- [Exercices proposés]:
**1.** Dans le texte sur la laïcité, quel est l'intitulé de la loi de 1905 ?
**2.** Relevez tous les auteurs que le texte sur la laïcité cite nommément.
**3.** Poursuivez le texte sur la laïcité au-delà de sa dernière phrase.

- [Texte source]:
+===+

Cette chronique est extraite du prochain numéro de Regards, sous presse et bientôt dans vos boîtes à lettres – abonnez-vous, que diable !
Très juste cet article.
Bonsoir,
La loi de 1905 n’est pas celle de la séparation de l’Eglise et de l’Etat mais DES Églises et de l’Etat. Le pluriel est important. Le terme Église est à prendre dans un sens générique d’organisation religieuse puisque la loi sépare le culte israélite tout comme les cultes protestants ( luthérien et réforme) et catholique. Le théme du livre est la laïcité mais, malheureusement , l’auteur reprend tous les poncifs sur celle ci comme d’ailleurs le fait le Printemps républicain qui n’y connait rien mais instrumente la laïcité.
Et bien voila une excellent pub pour une sortie de livre, on se croirait dans une émission de Rance Inter où l’invité n’est qu’une excuse pour faire la promo de son prochain bouquin, pas certain que ce livre entre dans ma bibliothèque même si le titre est alléchant (à priori)…ben, non en fait !!!
La loi de 1905 de séparation des Églises et de l’Etat ( c’est son intitulé) affirme que » la République assure la liberté de conscience et garantit le libre accès à des cultes… » . Autrement dit chacun est libre de croire ou de ne pas croire, peut accéder librement au culte de son choix s’il est croyant quelque soit sa religion. Mais depuis quelques années, ces éléments essentiels de notre loi républicaine commune ont été dévoyés au profit de la religion catholique sous prétexte que cette dernière serait un élément de l’identité nationale et au détriment de la religion musulmane sous prétexte qu’elle serait dangereuse. Il n’est donc plus question de liberté de croire ou de pratiquer mais d’instrumentaliser la laïcité à des fins politiques. Michel Onfray, Caroline Fourest, Raphaël Einthoven et quelques autres auteurs ont fait de cette instrumentalisation un petit business tout à la fois juteux et honteux à l’égard des lois républicaines.

+===+

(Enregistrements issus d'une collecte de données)
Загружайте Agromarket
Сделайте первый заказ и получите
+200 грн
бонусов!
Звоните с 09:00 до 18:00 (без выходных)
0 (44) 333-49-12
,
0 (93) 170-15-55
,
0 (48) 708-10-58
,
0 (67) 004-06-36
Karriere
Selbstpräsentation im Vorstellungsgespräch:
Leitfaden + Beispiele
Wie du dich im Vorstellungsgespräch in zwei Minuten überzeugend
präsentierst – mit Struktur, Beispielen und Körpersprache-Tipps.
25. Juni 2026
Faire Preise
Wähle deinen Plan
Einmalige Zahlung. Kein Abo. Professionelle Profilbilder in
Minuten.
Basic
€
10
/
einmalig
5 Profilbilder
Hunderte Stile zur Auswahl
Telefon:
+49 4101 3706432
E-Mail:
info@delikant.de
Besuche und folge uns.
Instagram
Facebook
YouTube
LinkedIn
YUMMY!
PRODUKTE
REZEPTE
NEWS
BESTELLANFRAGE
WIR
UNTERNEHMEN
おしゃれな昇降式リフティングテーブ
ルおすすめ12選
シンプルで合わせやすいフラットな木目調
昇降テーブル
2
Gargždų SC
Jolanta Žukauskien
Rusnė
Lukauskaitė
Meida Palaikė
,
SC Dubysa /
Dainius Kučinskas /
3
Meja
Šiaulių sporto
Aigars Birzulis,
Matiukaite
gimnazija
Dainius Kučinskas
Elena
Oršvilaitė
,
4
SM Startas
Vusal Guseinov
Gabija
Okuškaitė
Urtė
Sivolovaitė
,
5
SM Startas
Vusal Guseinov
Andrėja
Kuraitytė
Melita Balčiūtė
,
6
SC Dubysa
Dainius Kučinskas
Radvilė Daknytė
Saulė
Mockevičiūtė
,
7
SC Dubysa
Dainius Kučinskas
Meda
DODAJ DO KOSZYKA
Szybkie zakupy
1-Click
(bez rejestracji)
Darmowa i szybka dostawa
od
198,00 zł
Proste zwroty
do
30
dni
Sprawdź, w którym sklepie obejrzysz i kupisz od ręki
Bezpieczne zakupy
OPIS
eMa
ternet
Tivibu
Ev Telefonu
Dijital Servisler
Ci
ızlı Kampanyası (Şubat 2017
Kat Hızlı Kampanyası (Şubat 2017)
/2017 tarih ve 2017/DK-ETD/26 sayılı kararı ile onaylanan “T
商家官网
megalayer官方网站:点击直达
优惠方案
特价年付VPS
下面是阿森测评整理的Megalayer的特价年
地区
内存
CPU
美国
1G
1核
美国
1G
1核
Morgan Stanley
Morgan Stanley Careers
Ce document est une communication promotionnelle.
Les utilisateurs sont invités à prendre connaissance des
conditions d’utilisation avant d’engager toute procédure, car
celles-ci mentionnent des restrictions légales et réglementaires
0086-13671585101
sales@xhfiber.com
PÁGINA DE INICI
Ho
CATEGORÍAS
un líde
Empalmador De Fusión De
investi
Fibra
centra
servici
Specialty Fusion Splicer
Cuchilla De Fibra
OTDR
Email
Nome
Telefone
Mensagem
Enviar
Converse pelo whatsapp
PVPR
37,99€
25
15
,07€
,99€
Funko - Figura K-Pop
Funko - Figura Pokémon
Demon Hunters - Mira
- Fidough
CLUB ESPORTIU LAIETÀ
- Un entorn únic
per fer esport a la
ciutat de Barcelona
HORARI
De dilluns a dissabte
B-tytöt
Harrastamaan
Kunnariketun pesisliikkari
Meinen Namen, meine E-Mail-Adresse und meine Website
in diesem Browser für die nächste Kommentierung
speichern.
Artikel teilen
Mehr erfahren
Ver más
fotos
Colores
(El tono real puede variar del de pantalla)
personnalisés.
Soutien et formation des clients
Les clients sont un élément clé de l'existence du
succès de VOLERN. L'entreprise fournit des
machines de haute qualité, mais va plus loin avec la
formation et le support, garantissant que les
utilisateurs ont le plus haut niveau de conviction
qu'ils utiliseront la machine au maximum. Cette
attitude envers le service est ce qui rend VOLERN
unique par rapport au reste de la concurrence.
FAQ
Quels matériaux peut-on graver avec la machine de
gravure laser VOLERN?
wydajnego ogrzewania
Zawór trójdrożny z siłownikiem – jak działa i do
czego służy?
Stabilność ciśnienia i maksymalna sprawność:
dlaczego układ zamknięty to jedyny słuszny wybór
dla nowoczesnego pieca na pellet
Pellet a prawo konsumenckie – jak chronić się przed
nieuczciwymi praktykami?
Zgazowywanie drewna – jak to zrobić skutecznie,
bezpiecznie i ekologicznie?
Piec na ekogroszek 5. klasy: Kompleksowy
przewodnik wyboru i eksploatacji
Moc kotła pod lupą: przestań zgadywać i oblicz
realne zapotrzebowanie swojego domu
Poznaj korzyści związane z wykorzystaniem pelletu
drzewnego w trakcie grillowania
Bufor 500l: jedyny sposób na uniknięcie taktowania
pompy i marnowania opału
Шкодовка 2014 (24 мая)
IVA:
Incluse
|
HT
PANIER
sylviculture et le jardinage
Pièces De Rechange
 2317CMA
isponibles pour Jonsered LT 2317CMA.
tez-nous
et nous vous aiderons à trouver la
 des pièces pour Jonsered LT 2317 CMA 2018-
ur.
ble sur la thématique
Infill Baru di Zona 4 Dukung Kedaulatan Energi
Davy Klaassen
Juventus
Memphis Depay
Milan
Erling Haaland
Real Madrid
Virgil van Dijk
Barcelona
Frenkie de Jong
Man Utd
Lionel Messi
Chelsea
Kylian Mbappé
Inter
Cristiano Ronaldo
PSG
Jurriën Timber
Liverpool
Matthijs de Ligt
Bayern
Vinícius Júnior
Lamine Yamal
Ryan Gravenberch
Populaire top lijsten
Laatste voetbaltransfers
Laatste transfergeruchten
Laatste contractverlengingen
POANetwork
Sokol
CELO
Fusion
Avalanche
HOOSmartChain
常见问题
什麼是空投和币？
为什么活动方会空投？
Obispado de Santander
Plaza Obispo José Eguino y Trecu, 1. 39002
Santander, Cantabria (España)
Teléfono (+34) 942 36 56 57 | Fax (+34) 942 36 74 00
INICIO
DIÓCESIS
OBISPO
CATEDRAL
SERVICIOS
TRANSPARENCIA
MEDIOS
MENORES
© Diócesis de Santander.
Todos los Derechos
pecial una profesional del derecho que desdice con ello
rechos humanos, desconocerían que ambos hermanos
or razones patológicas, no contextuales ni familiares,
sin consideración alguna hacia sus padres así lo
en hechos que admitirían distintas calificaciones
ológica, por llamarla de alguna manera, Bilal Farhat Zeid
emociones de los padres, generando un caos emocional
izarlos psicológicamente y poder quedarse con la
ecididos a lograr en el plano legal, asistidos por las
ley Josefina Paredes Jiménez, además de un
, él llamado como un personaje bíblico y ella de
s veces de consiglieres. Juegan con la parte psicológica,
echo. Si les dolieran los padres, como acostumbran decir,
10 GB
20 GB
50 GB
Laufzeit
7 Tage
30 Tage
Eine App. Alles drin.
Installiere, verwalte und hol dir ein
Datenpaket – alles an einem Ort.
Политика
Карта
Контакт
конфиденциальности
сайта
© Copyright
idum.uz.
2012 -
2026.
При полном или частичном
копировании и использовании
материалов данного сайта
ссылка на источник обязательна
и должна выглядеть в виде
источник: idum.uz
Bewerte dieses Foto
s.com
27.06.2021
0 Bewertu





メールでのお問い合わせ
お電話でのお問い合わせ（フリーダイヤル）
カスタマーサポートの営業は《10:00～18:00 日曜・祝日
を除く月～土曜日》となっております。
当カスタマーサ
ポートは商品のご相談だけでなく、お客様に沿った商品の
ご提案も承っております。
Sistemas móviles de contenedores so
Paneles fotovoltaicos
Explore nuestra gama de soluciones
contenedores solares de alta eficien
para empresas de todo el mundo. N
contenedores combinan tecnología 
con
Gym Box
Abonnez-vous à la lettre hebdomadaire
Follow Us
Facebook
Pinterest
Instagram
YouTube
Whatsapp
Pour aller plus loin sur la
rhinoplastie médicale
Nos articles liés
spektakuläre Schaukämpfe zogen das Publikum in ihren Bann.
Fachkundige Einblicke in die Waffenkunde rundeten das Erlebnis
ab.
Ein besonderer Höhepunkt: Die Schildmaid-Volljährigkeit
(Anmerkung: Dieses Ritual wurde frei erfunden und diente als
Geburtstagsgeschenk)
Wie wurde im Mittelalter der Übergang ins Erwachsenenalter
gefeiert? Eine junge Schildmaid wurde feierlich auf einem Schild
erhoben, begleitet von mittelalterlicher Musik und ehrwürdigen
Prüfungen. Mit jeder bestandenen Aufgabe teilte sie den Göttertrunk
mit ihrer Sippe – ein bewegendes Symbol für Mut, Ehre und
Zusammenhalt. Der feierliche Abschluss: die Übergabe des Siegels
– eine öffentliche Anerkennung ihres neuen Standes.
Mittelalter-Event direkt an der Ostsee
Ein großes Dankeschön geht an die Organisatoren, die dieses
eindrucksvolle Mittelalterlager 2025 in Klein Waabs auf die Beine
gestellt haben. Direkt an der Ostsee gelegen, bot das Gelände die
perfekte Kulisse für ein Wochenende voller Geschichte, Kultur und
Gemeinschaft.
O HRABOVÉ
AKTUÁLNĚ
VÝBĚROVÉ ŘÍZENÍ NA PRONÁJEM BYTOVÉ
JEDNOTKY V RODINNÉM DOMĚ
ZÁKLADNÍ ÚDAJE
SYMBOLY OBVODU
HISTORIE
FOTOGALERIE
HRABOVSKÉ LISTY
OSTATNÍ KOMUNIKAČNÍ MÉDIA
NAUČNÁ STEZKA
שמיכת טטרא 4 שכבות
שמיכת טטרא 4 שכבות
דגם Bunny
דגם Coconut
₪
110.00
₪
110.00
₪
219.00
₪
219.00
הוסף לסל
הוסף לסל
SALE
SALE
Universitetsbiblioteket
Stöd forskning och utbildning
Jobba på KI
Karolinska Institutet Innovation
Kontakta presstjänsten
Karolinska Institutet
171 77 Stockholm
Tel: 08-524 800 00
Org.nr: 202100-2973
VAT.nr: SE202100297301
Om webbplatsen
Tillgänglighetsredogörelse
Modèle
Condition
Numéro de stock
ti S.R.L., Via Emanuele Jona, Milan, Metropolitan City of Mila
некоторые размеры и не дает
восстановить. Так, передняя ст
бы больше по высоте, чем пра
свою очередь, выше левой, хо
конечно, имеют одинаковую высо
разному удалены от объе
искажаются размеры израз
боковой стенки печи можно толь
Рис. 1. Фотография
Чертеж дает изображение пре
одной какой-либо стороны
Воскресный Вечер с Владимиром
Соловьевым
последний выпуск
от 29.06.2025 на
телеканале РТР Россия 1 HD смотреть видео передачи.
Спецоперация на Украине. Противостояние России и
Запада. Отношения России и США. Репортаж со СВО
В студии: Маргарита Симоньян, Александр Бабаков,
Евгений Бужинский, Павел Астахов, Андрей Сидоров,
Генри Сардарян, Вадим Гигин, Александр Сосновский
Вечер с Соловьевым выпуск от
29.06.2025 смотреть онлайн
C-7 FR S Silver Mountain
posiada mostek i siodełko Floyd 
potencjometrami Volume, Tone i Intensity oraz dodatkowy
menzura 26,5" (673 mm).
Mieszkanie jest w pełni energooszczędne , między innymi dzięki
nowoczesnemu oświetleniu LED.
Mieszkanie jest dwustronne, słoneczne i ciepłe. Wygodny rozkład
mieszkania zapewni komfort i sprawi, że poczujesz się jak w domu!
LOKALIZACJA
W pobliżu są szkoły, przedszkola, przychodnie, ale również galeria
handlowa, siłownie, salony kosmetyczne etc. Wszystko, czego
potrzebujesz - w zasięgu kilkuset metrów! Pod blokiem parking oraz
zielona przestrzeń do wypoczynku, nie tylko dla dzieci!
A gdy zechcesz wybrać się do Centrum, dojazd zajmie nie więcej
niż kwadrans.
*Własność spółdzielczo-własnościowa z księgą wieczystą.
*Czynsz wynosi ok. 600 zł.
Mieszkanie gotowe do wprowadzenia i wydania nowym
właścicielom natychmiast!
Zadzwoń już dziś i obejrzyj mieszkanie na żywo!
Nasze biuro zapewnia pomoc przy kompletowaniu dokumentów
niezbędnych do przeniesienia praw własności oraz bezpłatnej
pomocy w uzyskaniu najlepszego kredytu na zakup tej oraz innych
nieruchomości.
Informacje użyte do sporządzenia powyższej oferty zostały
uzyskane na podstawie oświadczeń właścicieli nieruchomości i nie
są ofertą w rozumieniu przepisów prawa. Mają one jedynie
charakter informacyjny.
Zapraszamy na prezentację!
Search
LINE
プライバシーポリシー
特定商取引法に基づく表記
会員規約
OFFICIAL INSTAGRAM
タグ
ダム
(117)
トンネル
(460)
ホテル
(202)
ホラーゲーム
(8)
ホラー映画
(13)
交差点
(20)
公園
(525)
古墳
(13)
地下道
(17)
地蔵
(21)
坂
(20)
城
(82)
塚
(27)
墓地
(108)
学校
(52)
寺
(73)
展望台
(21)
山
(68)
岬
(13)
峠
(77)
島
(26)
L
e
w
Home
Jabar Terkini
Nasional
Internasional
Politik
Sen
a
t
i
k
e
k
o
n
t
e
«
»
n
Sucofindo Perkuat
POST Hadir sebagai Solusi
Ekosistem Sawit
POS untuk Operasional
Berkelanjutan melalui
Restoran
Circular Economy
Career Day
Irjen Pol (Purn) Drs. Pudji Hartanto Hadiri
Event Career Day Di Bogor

+===+

- [Réponses numérotées]:
**1.** Loi de séparation des Églises et de l'État.

**2.** Michel Onfray, Caroline Fourest, Raphaël Einthoven

**3.**
Merci pour ce commentaire totalement juste et qui rend important le livre d’Aurélien Bellanger dont on conseille vivement la lecture.
L’avis de Jean Baubérot sur le livre d’Aurélien Bellanger
https://blogs.mediapart.fr/jean-bauberot-vincent/blog/230824/aurelien-bellanger-narrateur-de-l-illusion-d-une-laicite-pure
Bonjour,
Je viens de finir le livre d’Aurélien Bellanger et j’ai eu un peu de mal à reconnaître les personnages n’étant pas parisien ! certes Onfray, certes Enthoven mais Laurent Bouvet m’avait échappé. Je me demande, vue d’un petit village du Lot, si on ne surestime pas l’influence de Printemps Républicain ? il me semble que la mort de la gauche vient de plus loide Hollande n : 1983 abandon par Mitterrand d’une politique de gauche, référendum sur le TCE, propos de Jospin aux grévistes de LU en pleine campagne électorale, Valls premier ministre etc..
Je lis en même temps les livres de Eugénie Mérieau : La Dictature une antithèse de la Démocratie et celui de JF Spitz « La République ? Quelle Valeurs » sur le même thème : la perte de l’hégémonie culturelle de la gauche.